→ Passage to read
The graph shows that widespread patching didn’t fully kick in until after the WannaCry attacks began.
Fom WannaCry, Langston identified some key no-nos: A slow identification of all at-risk assets; a tendency by IT operations teams to treat all issues with similar urgency; and a complacency among end users to delay rebooting their machines to finish the patching process.
Strut your firewall
Langston then discussed the Struts web application vulnerability that was exploited most famously at Equifax, leading to that consumer credit reporting agency’s massive data breach. On the same day that Struts was disclosed, and a patch made available, an exploit was also released, so the risk was high.
Because web application vulnerabilities tend to be difficult to remediate, often requiring a rebuild and long testing cycles, Struts highlights the importance of mitigation. In this case, a good plan would have been to use a web application firewall, while patching was in progress, he said.
Meltdown and Spectre: All bark and no bite?
Then there are the Spectre and Meltdown vulnerabilities, which caused widespread alarm upon their disclosure in early January of this year, but for which there are only ineffective proof-of-concept exploits so far.
In the panic that was created, vendors such as Microsoft and Intel released faulty patches that IT departments rushed to apply, only to have to react after they caused system problems, including data corruption and performance issues.
Qualys data of vulnerability scans for Meltdown shows an initial push to install OS patches, followed by a long plateau of inactivity, as organizations probably weighed the fact that there were no exploits, and that the patches were problematic.
A big lesson from Meltdown and Spectre? “Just because it’s in the news doesn’t mean it’s an emergency,” Langston said. In other words, it’s an example of a scenario where the most prudent thing to do is to monitor the situation and wait, instead of rushing to patch.
Langston recommends these six tips for crafting the best response to a notoriously public vulnerability:
- Identify high-risk vulnerabilities often
- Track the specific risk to your organization
- Determine the best course of action
- Decide when to communicate with internal stakeholders
- Update regularly
- Work the plan and improve it
It’s also key to get buy-in from all the teams that will be involved in drafting, approving and executing the plan, including executives, security operations, DevOps, and IT operations. “Build the playbook together,” he said.

→ What you need to do
According to the passage on vulnerability response, what would have been a good plan for Struts while patching was in progress? The listing plays no part in this exercise and can be ignored.

→ Raw data
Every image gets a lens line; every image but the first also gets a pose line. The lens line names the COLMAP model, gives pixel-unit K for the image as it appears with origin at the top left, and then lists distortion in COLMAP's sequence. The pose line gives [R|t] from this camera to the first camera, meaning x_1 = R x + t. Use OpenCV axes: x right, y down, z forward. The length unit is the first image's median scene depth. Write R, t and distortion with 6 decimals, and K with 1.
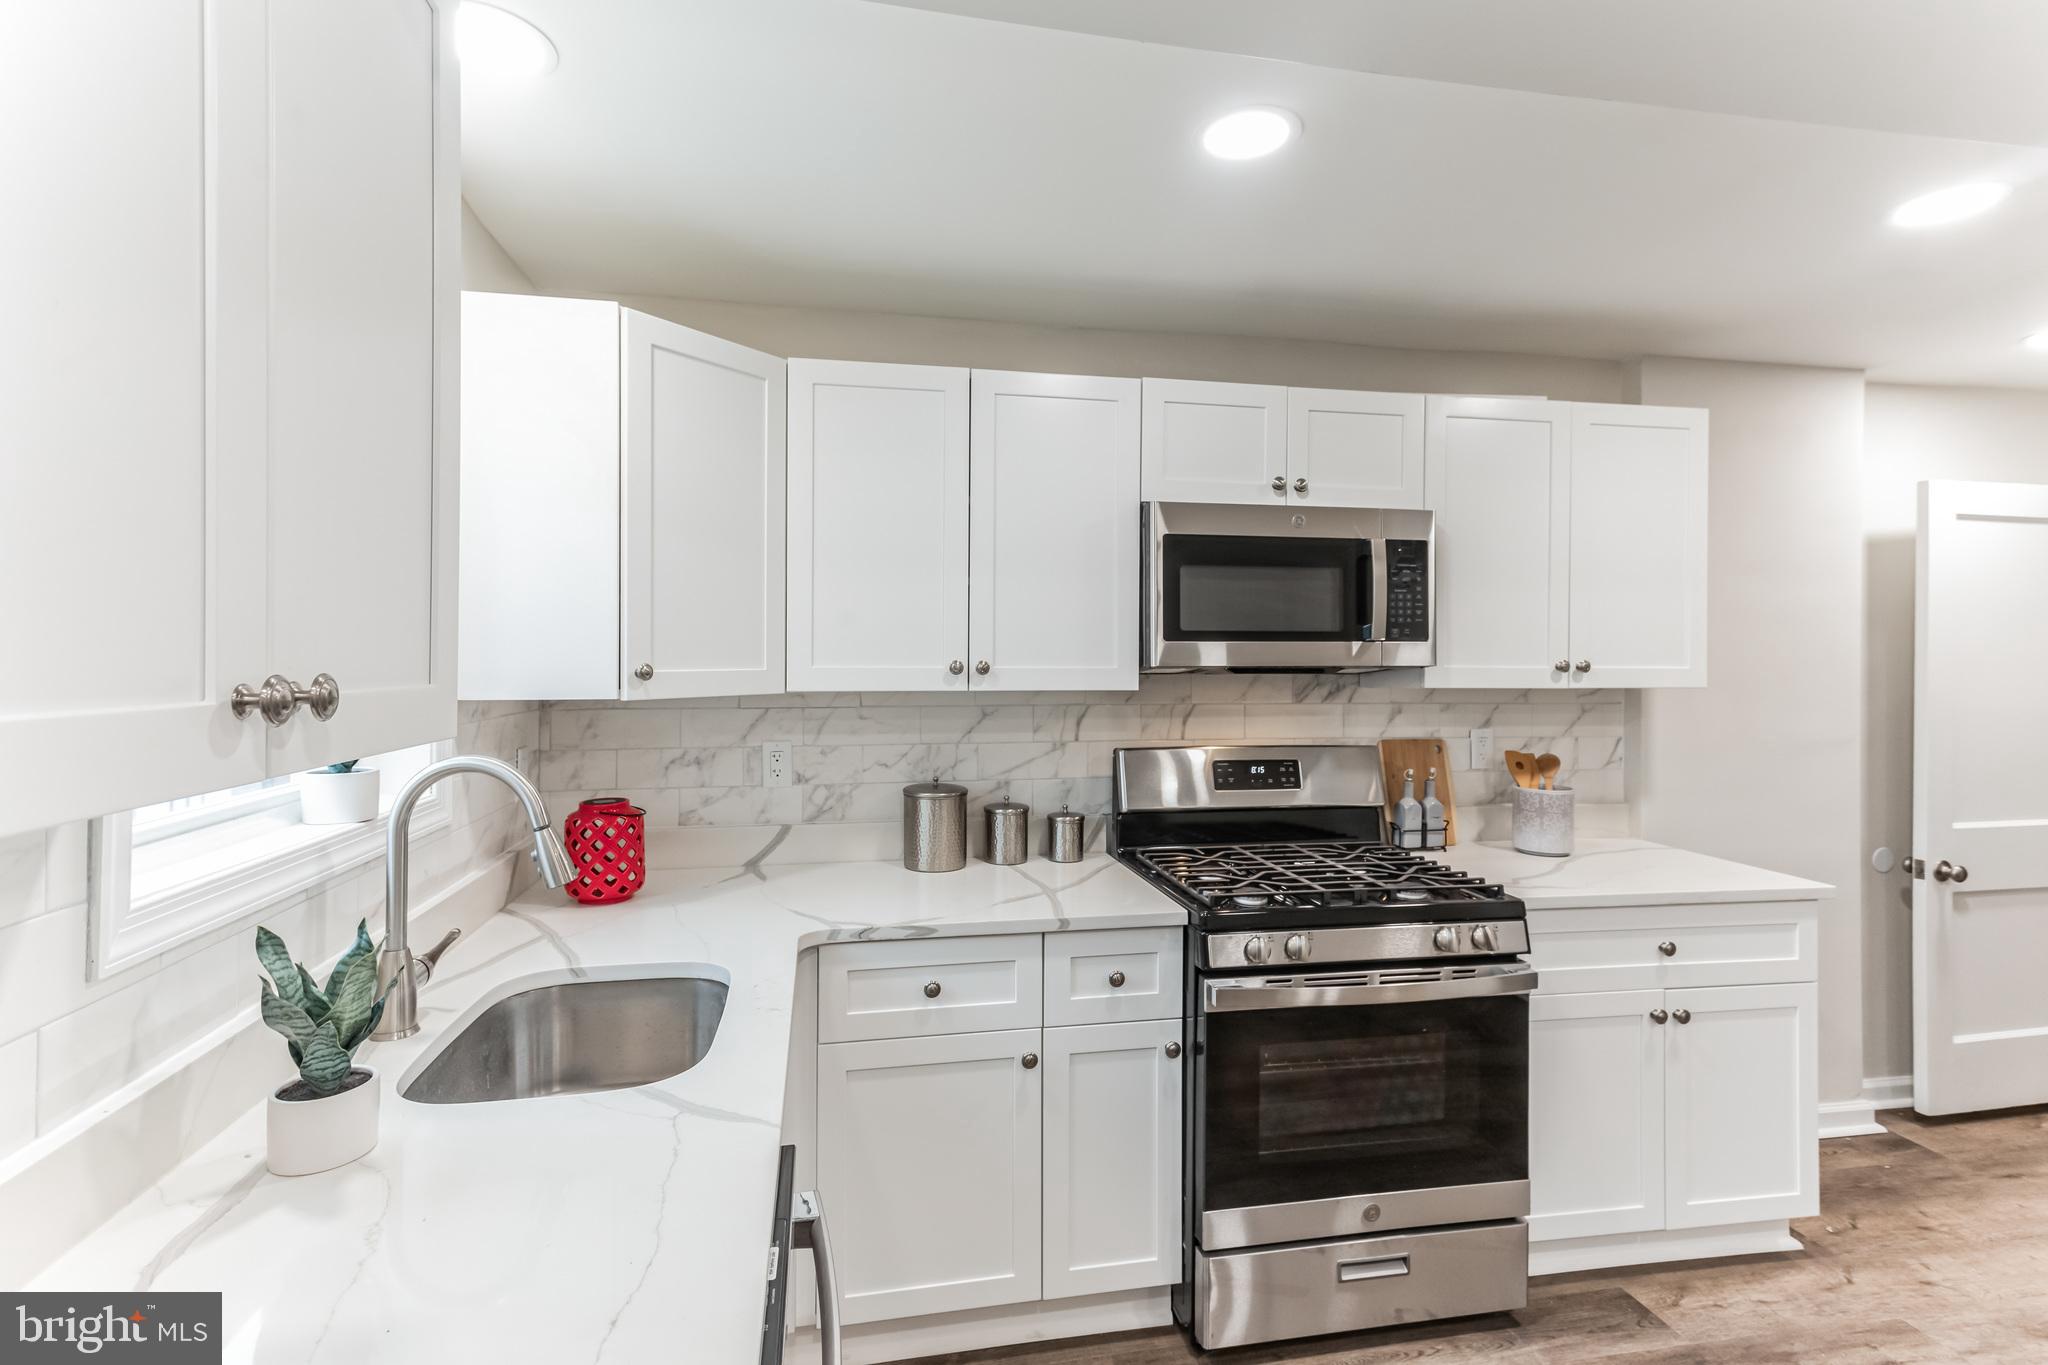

→ Your solution
Using a web application firewall.